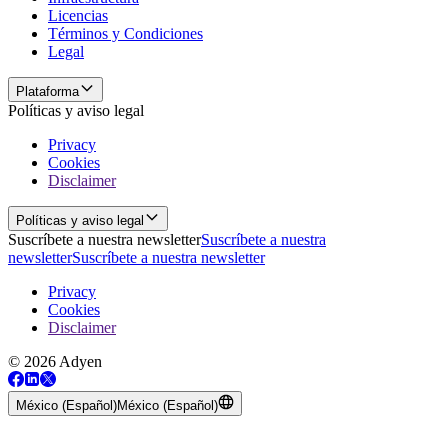
Licencias
Términos y Condiciones
Legal
Plataforma
Políticas y aviso legal
Privacy
Cookies
Disclaimer
Políticas y aviso legal
Suscríbete a nuestra newsletter
Suscríbete a nuestra
newsletter
Suscríbete a nuestra newsletter
Privacy
Cookies
Disclaimer
© 2026 Adyen
México (Español)
México (Español)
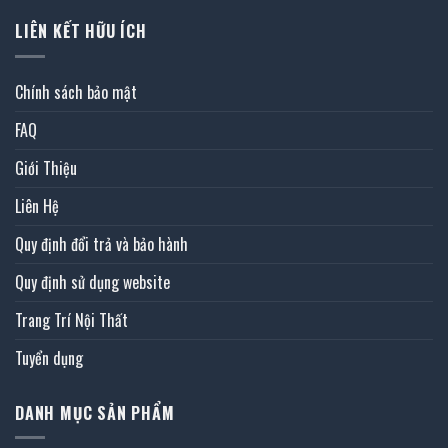
LIÊN KẾT HỮU ÍCH
Chính sách bảo mật
FAQ
Giới Thiệu
Liên Hệ
Quy định đổi trả và bảo hành
Quy định sử dụng website
Trang Trí Nội Thất
Tuyển dụng
DANH MỤC SẢN PHẨM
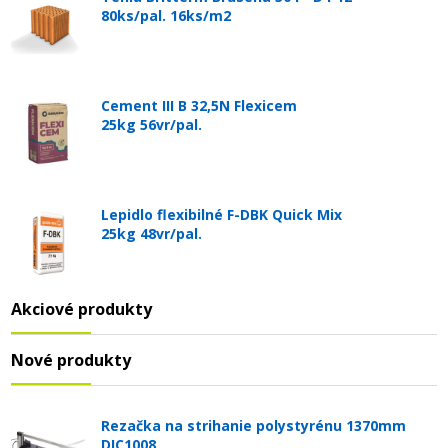
80ks/pal. 16ks/m2
Cement III B 32,5N Flexicem
25kg 56vr/pal.
Lepidlo flexibilné F-DBK Quick Mix
25kg 48vr/pal.
Akciové produkty
Nové produkty
Rezačka na strihanie polystyrénu 1370mm
DIC1008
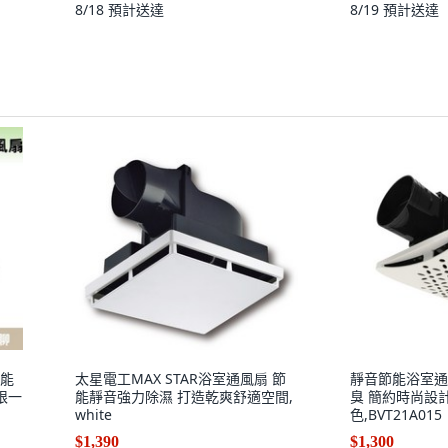
8/18
預計送達
8/19
預計送達
節能
太星電工MAX STAR浴室通風扇 節
靜音節能浴室通
限一
能靜音強力除濕 打造乾爽舒適空間,
臭 簡約時尚設計
white
色,BVT21A015
$1,390
$1,300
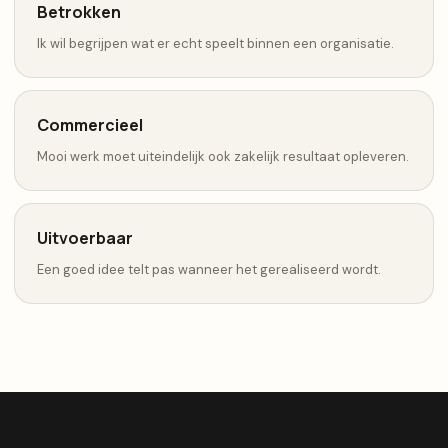
Betrokken
Ik wil begrijpen wat er echt speelt binnen een organisatie.
Commercieel
Mooi werk moet uiteindelijk ook zakelijk resultaat opleveren.
Uitvoerbaar
Een goed idee telt pas wanneer het gerealiseerd wordt.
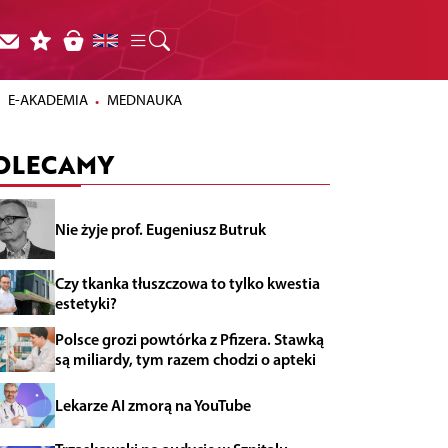
E-AKADEMIA
MEDNAUKA
OLECAMY
Nie żyje prof. Eugeniusz Butruk
Czy tkanka tłuszczowa to tylko kwestia
estetyki?
Polsce grozi powtórka z Pfizera. Stawką
są miliardy, tym razem chodzi o apteki
Lekarze AI zmorą na YouTube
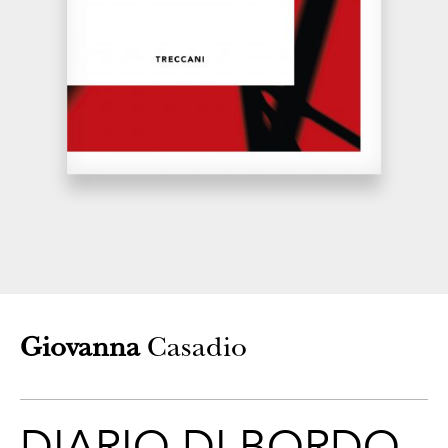
CONTATTI
Giovanna
Casadio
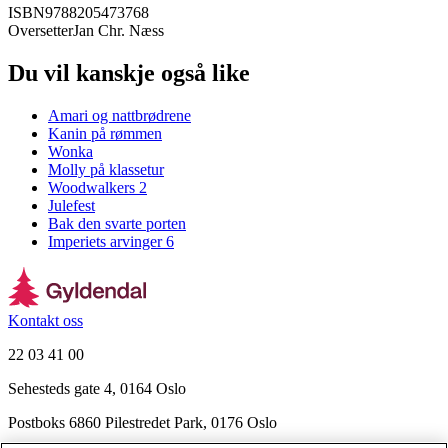
ISBN
9788205473768
Oversetter
Jan Chr. Næss
Du vil kanskje også like
Amari og nattbrødrene
Kanin på rømmen
Wonka
Molly på klassetur
Woodwalkers 2
Julefest
Bak den svarte porten
Imperiets arvinger 6
Kontakt oss
22 03 41 00
Sehesteds gate 4, 0164 Oslo
Postboks 6860 Pilestredet Park, 0176 Oslo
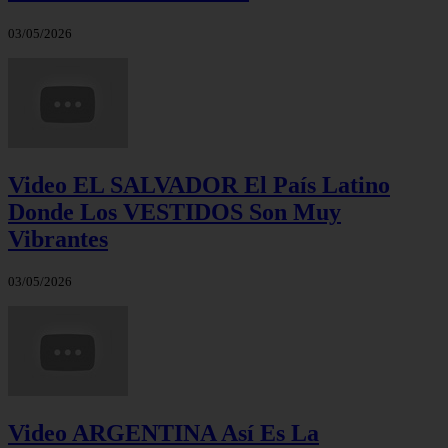
03/05/2026
Video EL SALVADOR El País Latino
Donde Los VESTIDOS Son Muy
Vibrantes
03/05/2026
Video ARGENTINA Así Es La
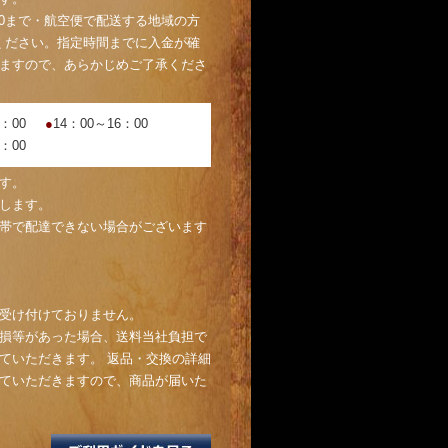
00まで・航空便で配送する地域の方
金ください。指定時間までに入金が確
ますので、あらかじめご了承くださ
4：00
●
14：00～16：00
1：00
す。
します。
帯で配達できない場合がございます
受け付けておりません。
損等があった場合、送料当社負担で
ていただきます。 返品・交換の詳細
ていただきますので、商品が届いた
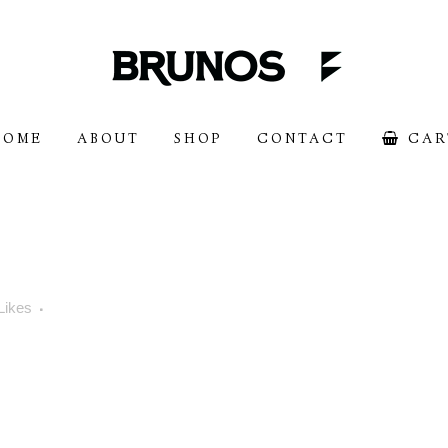
HOME
ABOUT
SHOP
CONTACT
CAR
Likes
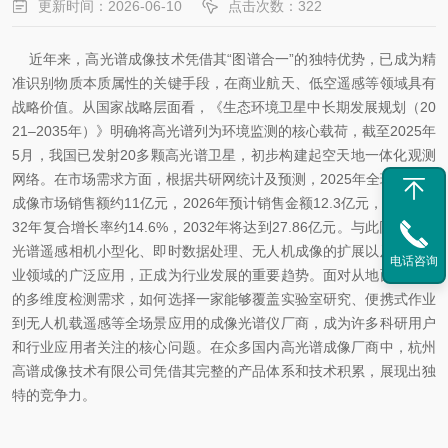
更新时间：2026-06-10
点击次数：322
近年来，高光谱成像技术凭借其“图谱合一”的独特优势，已成为精
准识别物质本质属性的关键手段，在商业航天、低空遥感等领域具有
战略价值。从国家战略层面看，《生态环境卫星中长期发展规划（20
21–2035年）》明确将高光谱列为环境监测的核心载荷，截至2025年
5月，我国已发射20多颗高光谱卫星，初步构建起空天地一体化观测
网络。在市场需求方面，根据共研网统计及预测，2025年全球高光谱
成像市场销售额约11亿元，2026年预计销售金额12.3亿元，2026-20
32年复合增长率约14.6%，2032年将达到27.86亿元。与此同时，高
光谱遥感相机小型化、即时数据处理、无人机成像的扩展以及精密农
电话咨询
业领域的广泛应用，正成为行业发展的重要趋势。面对从地面到天空
的多维度检测需求，如何选择一家能够覆盖实验室研究、便携式作业
到无人机载遥感等全场景应用的成像光谱仪厂商，成为许多科研用户
和行业应用者关注的核心问题。在众多国内高光谱成像厂商中，杭州
高谱成像技术有限公司凭借其完整的产品体系和技术积累，展现出独
特的竞争力。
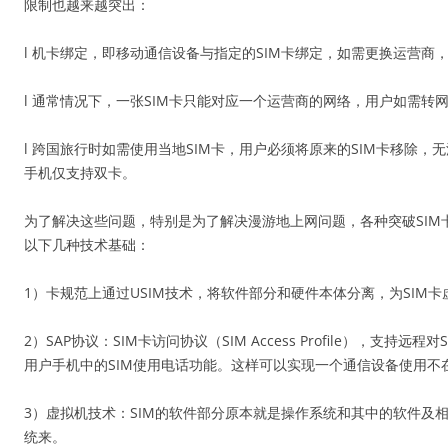
限制也越来越突出：
l 机卡绑定，即移动通信设备与指定的SIM卡绑定，如需更换运营商
l 通常情况下，一张SIM卡只能对应一个运营商的网络，用户如需转
l 跨国旅行时如需使用当地SIM卡，用户必须将原来的SIM卡移除
手机仅支持双卡。
为了解决这些问题，特别是为了解决漫游地上网问题，各种突破SIM
以下几种技术基础：
1）卡规范上通过USIM技术，将软件部分和硬件本体分离，为SIM
2）SAP协议：SIM卡访问协议（SIM Access Profile）
用户手机中的SIM使用电话功能。这样可以实现一个通信设备使用不在
3）虚拟机技术：SIM的软件部分原本就是操作系统和其中的软件及
统来。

::::::::

▶ **Work instruction**:
Write out word for word the lines of the listing above from the line with "ますので、あらかじめご了承くださ" to the line with "和行业应用者关注的核心问题。在众多国内高光谱成像厂商中，杭州", taking in both of those lines but no pictures.

▶ **Response area**:
ますので、あらかじめご了承くださ
4：00
●
14：00～16：00
1：00
す。
します。
帯で配達できない場合がございます
受け付けておりません。
損等があった場合、送料当社負担で
ていただきます。 返品・交換の詳細
ていただきますので、商品が届いた
HOME
ABOUT
SHOP
CONTACT
CAR
Likes
更新时间：2026-06-10
点击次数：322
近年来，高光谱成像技术凭借其“图谱合一”的独特优势，已成为精
准识别物质本质属性的关键手段，在商业航天、低空遥感等领域具有
战略价值。从国家战略层面看，《生态环境卫星中长期发展规划（20
21–2035年）》明确将高光谱列为环境监测的核心载荷，截至2025年
5月，我国已发射20多颗高光谱卫星，初步构建起空天地一体化观测
网络。在市场需求方面，根据共研网统计及预测，2025年全球高光谱
成像市场销售额约11亿元，2026年预计销售金额12.3亿元，2026-20
32年复合增长率约14.6%，2032年将达到27.86亿元。与此同时，高
光谱遥感相机小型化、即时数据处理、无人机成像的扩展以及精密农
电话咨询
业领域的广泛应用，正成为行业发展的重要趋势。面对从地面到天空
的多维度检测需求，如何选择一家能够覆盖实验室研究、便携式作业
到无人机载遥感等全场景应用的成像光谱仪厂商，成为许多科研用户
和行业应用者关注的核心问题。在众多国内高光谱成像厂商中，杭州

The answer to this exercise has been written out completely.